Cümlenin başlangıcını beğenmez. “Böğürtlen dalına takılı kalmıştı.” Bu cümle insan zihninde gülünç bir imge oluşturuyordu. Baştan başlar: “İki bacağı da kırılan güvercin bir kurtbağrının dallarına takılmış can çekişiyordu.” Cümleyi tekrar okur, “bacaklar”ıyı “kanatlar”la değiştirmeye karar verir. Böylesi daha dokunaklı bir etki bırakıyordu. “Kurtbağrı”nın yerine de “ladin”i koyar. Bu sesler kulağa daha yumuşak geliyor, hoş çınlıyordu. “Bu hayatta kalma ısrarı Julien’i sinirlendirdi,” cümlesi fazla soyuttu, çeviri kokuyordu. “Hayvanın hayatta kalmak için gösterdiği bu çaba” daha iyiydi ama devamını biraz sadeleştirmek gerekiyordu. “Kuşun hayatta kalma inadı çocuğu öfkelendirdi” işte şimdi oldu, daha net, daha tempolu bir cümle kurmuştu. “Buna bir son vermek için” fazla yüzeysel kalıyordu, baştan yazar: “hayvanın boğazını sıkmaya başladığında kuşun çıkardığı seslerin kalp atışlarını hızlandırdığını hissediyordu,” burada cümleye bir es verir, hemen arkasından cümleyi tekrar yazar: “hayvanın boğazını sıkmaya başladığında parmakları arasındaki kuşun çıkardığı seslerin kalp atışlarını hızlandırdığını hissetti. Bu sesler kalbini öylesine vahşi bir şehvetle dolduruyordu ve öylesine güçlüydü ki nabzının kulaklarında attığını hissediyordu. Nihayet hayvanın son kasılmasında bitkin düştüğünü hissetti.” Bu cümle taslağı Flaubert’e fazla uzun gelir, işi daha yeni başlıyordu. Sonraki gün bu paragraf üzerine çalışmaya devam eder. “Nihayet hayvanın son kasılmasında bitkin düştüğünü hissetti” cümlesinde geçen “kasılma” kelimesinin üzerini çizer, yerine “gerilme” yazar. Birkaç düzeltme daha yapar. Birkaç kelimeyi atar. En sevdiği şey, yazarken karalamayı, yeniden yazmayı, anlamı yoğunlaştırmayı, cümle bir mermer gibi sert ve pürüzsüz hale gelinceye kadar kelimeleri sıkıştırmaktı.

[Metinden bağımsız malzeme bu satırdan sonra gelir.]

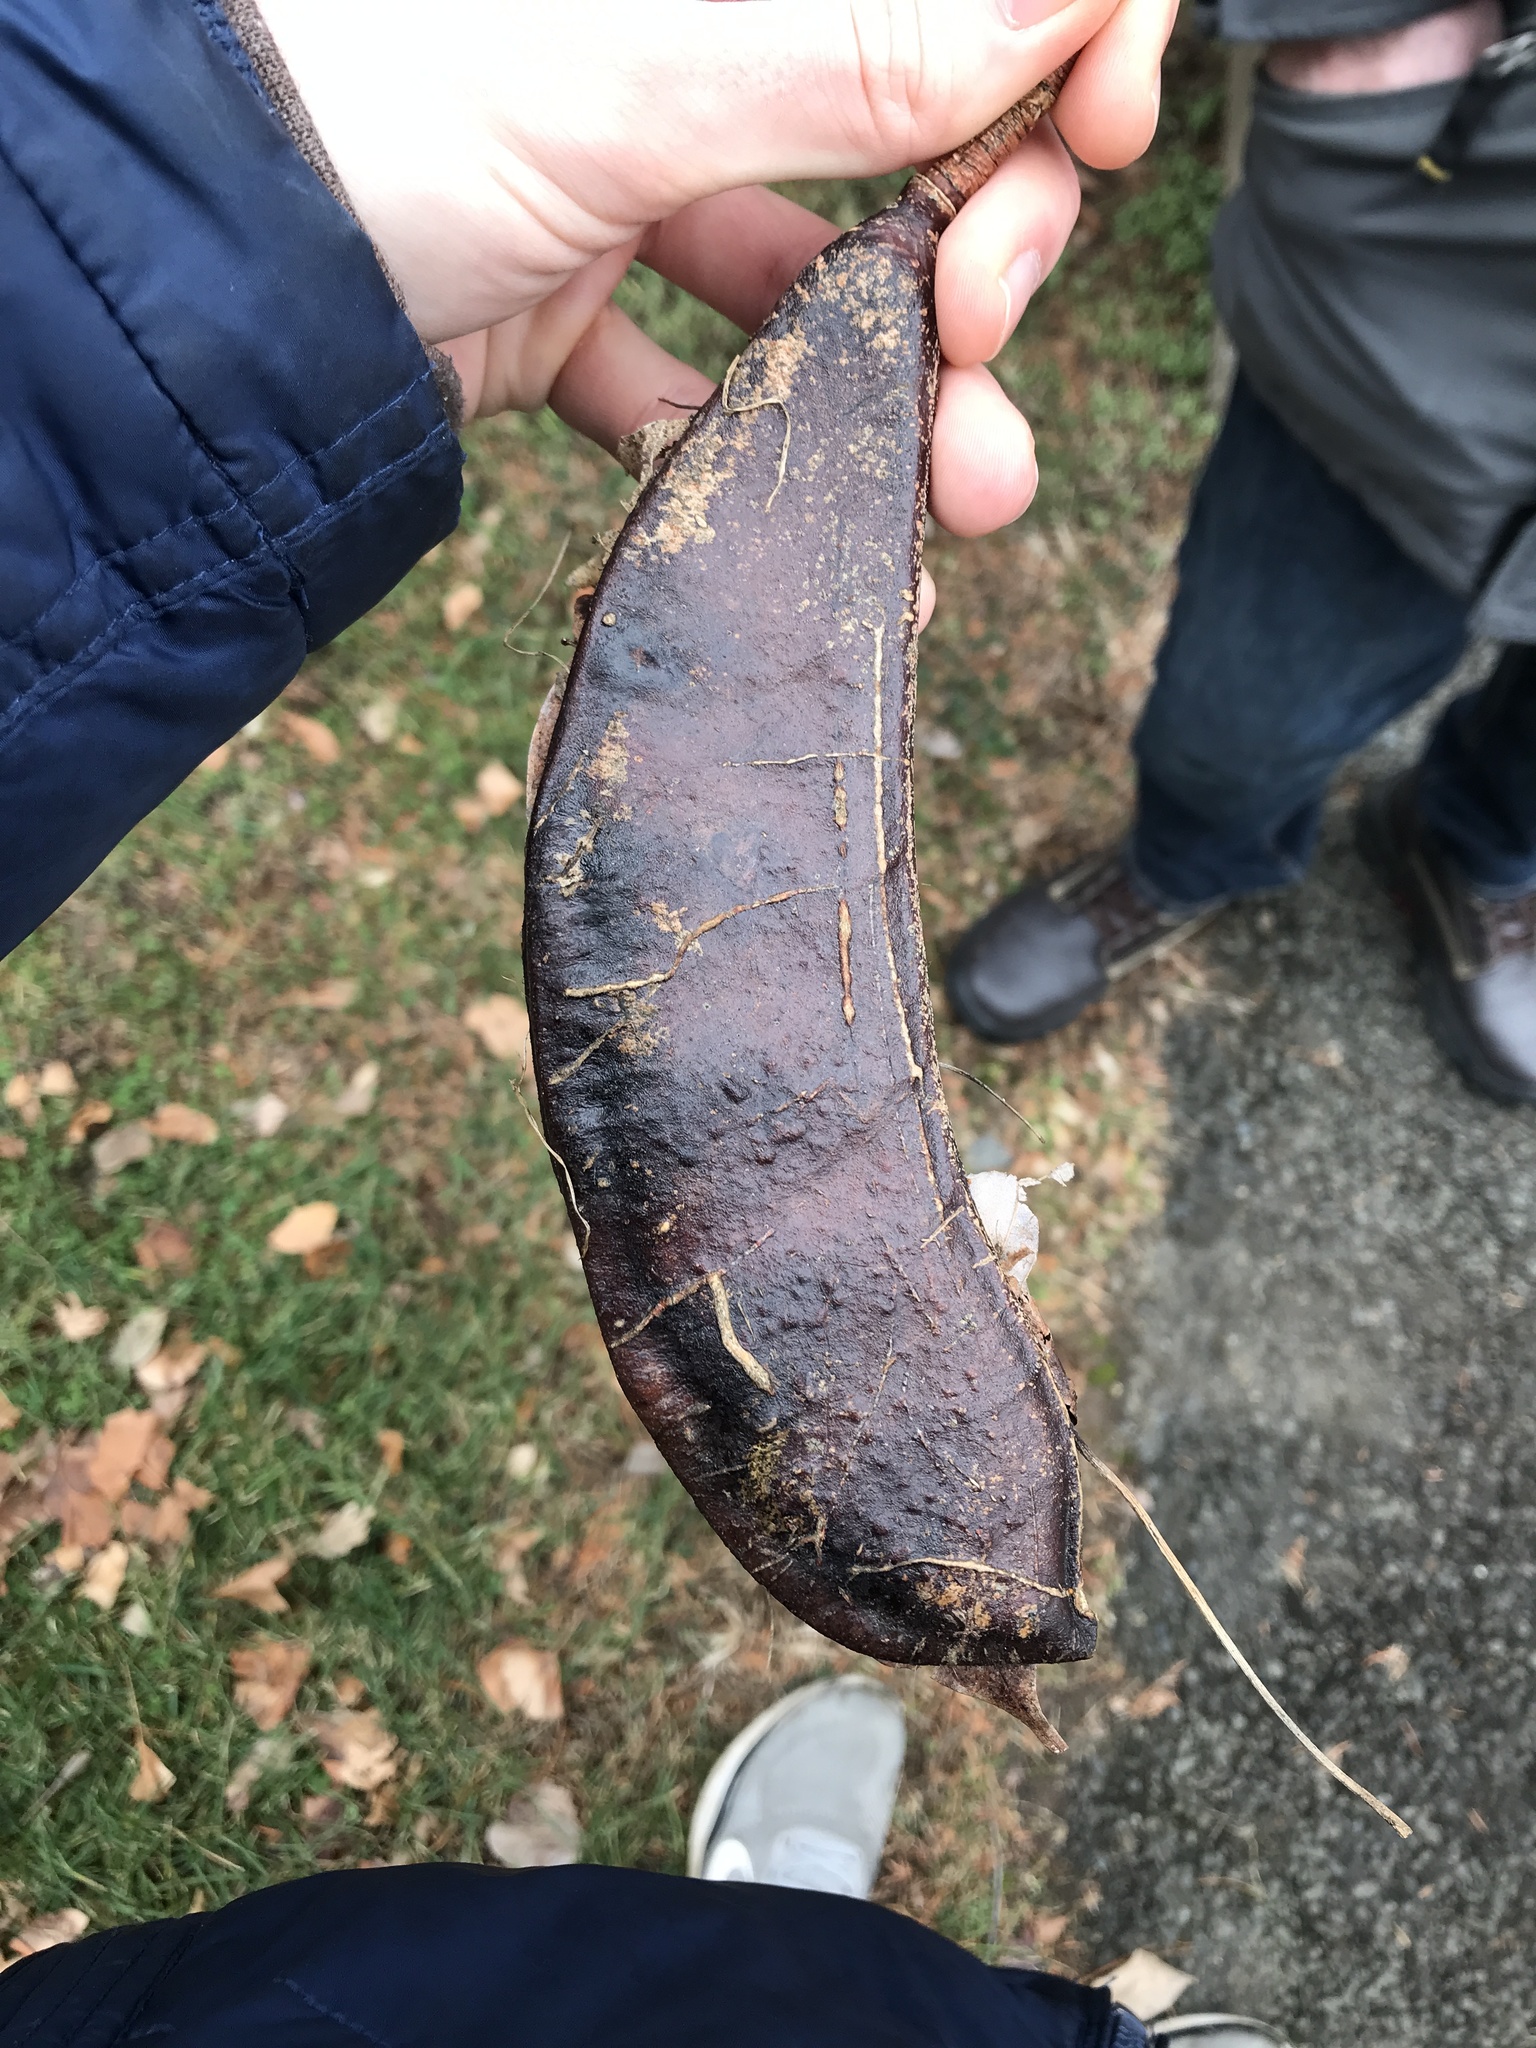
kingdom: Plantae
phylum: Tracheophyta
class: Magnoliopsida
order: Fabales
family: Fabaceae
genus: Gymnocladus
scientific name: Gymnocladus dioicus
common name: Kentucky coffee-tree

İki üç günlük çalışma sonunda yazdığı paragrafı son bir kez yüksek sesle kendi kendine okur:
“Kanatları kırılmış güvercin kurtbağrı dalları arasında can çekişiyordu. Hayvanın hayatta kalmak için gösterdiği bu çaba çocuğu rahatsız etti. Boğazını sıkmaya başladığında kuşun bedeninin kasılmaları kalp atışlarını hızlandırıp içini vahşi ve hareketli bir şehvetle doldurdu. Hayvanın bedeninin son gerilişinde gücünün tükendiğini hissetti.” (Alexandre Postel, “Flaubert’in Bir Sonbaharı”, YKY, s. 56-91)
Nihayet yazdığı içine sinmiş, paragraf son şeklini almıştı.
*
Flaubert için olsun, ondan büyük-küçük yazarlar için olsun, her büyük yazar için yazı yazmak, kurgu bir hayatı bize gerçek hayatmış gibi okutsun diye kendi hayatından feragat etmenin, ondan kaçmanın yegâne yoludur. Her kelimeye bu kadar büyük bir emek harcamış olan o “yazı amelelerinin” metninden bir şey atmak gururlarını ayaklar altına almak demekti. Başka türlü o metinler bu kadar yıl, zamana kafa tutabilirler miydi?